***** Supplied records
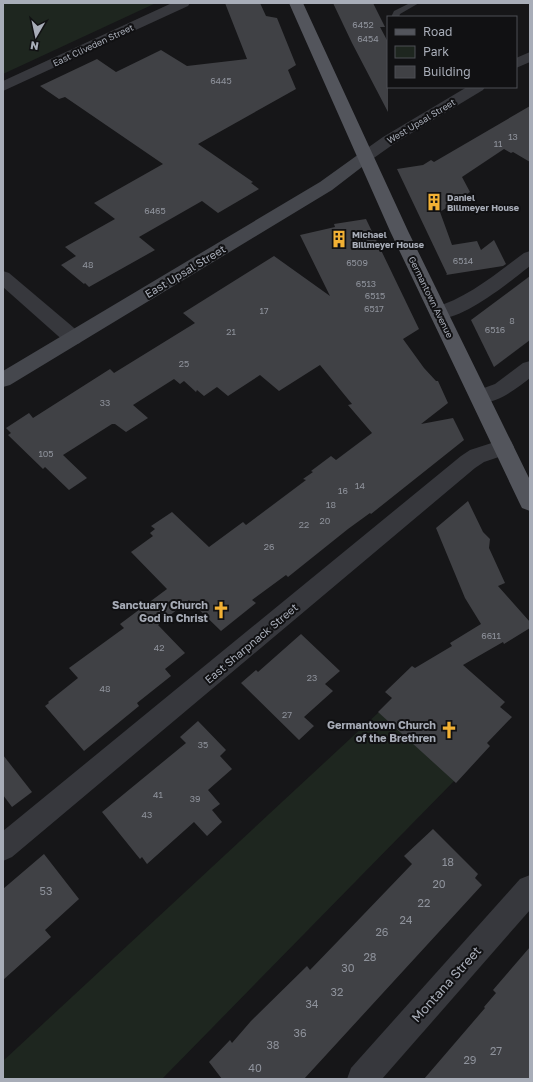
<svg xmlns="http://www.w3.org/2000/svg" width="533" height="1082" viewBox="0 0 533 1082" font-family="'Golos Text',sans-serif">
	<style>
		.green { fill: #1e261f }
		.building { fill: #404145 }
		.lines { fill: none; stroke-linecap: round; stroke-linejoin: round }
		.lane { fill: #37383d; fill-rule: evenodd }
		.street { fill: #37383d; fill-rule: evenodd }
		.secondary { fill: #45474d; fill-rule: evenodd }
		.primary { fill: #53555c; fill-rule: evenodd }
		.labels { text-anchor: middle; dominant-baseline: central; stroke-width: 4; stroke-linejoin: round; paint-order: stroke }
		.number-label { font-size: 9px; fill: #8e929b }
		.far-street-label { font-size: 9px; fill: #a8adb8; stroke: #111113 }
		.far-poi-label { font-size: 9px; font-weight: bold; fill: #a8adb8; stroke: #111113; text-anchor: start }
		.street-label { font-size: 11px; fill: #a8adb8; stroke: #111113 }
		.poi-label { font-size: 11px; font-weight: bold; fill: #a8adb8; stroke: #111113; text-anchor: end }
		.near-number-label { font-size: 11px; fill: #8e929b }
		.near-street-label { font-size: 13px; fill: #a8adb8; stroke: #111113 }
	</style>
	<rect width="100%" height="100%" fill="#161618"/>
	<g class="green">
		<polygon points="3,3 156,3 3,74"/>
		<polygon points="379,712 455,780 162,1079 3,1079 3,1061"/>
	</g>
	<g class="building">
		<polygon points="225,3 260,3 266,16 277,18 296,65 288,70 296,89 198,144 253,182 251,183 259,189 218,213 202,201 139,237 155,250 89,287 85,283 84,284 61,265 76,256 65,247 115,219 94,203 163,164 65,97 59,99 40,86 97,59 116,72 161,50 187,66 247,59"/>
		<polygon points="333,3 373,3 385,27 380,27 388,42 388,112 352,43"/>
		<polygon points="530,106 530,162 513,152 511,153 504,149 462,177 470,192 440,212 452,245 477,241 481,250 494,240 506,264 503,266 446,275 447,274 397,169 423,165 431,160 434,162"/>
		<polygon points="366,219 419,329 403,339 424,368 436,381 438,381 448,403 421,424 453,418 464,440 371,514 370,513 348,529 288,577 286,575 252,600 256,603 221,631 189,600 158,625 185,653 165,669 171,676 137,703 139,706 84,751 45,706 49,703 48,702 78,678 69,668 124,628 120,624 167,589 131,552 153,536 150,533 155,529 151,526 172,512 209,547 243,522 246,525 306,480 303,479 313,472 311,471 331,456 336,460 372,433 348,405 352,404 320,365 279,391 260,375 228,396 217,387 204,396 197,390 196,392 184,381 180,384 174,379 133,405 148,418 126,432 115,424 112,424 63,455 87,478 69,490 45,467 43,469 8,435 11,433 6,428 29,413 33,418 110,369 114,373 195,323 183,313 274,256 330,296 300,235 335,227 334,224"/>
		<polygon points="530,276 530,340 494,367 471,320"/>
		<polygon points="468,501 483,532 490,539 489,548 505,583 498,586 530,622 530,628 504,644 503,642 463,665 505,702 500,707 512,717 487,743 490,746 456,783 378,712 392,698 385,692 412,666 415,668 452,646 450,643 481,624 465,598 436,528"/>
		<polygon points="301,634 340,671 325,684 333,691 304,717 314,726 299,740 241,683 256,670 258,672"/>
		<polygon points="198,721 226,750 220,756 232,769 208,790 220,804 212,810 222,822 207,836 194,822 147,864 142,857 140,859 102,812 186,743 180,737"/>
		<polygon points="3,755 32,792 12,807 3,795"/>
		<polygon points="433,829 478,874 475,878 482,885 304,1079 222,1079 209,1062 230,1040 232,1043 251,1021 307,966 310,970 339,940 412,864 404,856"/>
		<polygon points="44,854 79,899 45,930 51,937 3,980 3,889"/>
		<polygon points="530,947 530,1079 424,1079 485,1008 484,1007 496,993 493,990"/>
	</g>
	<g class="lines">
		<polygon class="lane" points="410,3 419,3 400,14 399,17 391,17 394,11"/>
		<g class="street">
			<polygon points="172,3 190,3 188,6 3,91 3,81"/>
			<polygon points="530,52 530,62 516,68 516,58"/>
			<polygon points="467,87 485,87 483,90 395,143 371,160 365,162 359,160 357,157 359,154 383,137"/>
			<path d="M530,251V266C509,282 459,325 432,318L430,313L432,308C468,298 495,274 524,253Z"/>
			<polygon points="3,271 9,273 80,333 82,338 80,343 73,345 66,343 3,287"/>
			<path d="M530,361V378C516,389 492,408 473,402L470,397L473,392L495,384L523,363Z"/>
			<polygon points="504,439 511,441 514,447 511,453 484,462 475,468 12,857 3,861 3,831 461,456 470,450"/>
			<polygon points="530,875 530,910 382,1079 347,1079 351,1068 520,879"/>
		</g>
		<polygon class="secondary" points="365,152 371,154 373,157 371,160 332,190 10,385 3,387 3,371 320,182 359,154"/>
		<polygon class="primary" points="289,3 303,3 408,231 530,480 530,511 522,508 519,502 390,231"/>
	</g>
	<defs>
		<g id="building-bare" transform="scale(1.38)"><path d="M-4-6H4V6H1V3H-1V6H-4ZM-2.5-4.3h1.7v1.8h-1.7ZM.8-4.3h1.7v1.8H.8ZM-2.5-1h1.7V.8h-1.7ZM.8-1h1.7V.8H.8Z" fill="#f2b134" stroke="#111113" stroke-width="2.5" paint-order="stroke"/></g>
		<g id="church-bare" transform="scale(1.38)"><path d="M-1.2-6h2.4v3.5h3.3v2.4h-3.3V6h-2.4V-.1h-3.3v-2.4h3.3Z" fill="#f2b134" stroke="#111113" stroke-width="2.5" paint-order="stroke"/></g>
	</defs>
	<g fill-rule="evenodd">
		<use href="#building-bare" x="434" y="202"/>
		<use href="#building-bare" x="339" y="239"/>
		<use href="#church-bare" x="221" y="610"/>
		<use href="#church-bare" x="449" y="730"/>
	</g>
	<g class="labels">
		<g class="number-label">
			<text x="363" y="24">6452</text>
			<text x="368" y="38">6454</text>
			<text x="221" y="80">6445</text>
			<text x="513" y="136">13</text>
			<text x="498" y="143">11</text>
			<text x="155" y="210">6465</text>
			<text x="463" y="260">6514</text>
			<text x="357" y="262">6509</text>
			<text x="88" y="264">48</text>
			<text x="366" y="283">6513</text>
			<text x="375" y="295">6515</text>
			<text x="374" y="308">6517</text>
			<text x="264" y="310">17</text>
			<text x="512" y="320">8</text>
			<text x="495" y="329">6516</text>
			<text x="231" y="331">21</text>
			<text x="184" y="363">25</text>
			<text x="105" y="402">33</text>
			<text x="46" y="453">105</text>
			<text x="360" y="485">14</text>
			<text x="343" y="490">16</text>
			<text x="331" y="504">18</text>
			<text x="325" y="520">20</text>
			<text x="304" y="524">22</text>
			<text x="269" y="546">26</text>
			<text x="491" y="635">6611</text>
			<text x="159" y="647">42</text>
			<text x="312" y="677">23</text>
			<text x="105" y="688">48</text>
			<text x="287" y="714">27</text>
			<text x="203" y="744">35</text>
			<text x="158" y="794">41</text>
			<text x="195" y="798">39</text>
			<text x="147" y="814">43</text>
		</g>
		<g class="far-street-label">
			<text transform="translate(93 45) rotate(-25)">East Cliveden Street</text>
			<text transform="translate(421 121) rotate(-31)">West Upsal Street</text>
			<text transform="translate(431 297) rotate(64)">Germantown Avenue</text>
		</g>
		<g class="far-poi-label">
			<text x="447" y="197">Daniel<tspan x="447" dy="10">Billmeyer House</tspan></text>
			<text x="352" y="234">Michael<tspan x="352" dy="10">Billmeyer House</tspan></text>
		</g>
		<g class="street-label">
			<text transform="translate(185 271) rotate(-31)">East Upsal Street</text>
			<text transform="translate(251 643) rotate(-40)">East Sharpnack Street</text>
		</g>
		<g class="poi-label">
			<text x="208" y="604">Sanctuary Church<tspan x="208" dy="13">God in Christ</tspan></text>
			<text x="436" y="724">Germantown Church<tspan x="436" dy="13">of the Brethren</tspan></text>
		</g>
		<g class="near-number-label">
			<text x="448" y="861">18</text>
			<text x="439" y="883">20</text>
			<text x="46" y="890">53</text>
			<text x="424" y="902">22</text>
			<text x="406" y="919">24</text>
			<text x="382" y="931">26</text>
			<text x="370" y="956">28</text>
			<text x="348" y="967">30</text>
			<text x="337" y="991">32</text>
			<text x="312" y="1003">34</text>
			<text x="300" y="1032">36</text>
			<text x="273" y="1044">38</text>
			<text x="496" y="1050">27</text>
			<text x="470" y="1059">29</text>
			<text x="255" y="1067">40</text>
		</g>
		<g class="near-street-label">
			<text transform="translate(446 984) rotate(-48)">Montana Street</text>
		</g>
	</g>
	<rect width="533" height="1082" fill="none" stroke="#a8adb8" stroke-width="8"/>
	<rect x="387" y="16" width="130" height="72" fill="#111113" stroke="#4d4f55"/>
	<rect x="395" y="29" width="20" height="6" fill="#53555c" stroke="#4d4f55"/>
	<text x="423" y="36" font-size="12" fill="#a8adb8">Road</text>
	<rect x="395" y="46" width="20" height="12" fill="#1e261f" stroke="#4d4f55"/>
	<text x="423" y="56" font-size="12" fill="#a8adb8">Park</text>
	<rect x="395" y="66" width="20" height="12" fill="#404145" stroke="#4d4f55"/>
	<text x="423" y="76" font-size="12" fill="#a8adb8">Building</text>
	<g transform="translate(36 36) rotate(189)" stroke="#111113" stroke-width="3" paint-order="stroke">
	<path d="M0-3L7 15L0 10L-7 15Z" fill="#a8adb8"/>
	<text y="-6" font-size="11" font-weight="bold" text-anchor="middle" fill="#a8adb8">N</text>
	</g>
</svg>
**********
What the task requires - Each line of the material that contains the string "lines" has to be copied out.

Result of the exercise -
		.lines { fill: none; stroke-linecap: round; stroke-linejoin: round }
	<g class="lines">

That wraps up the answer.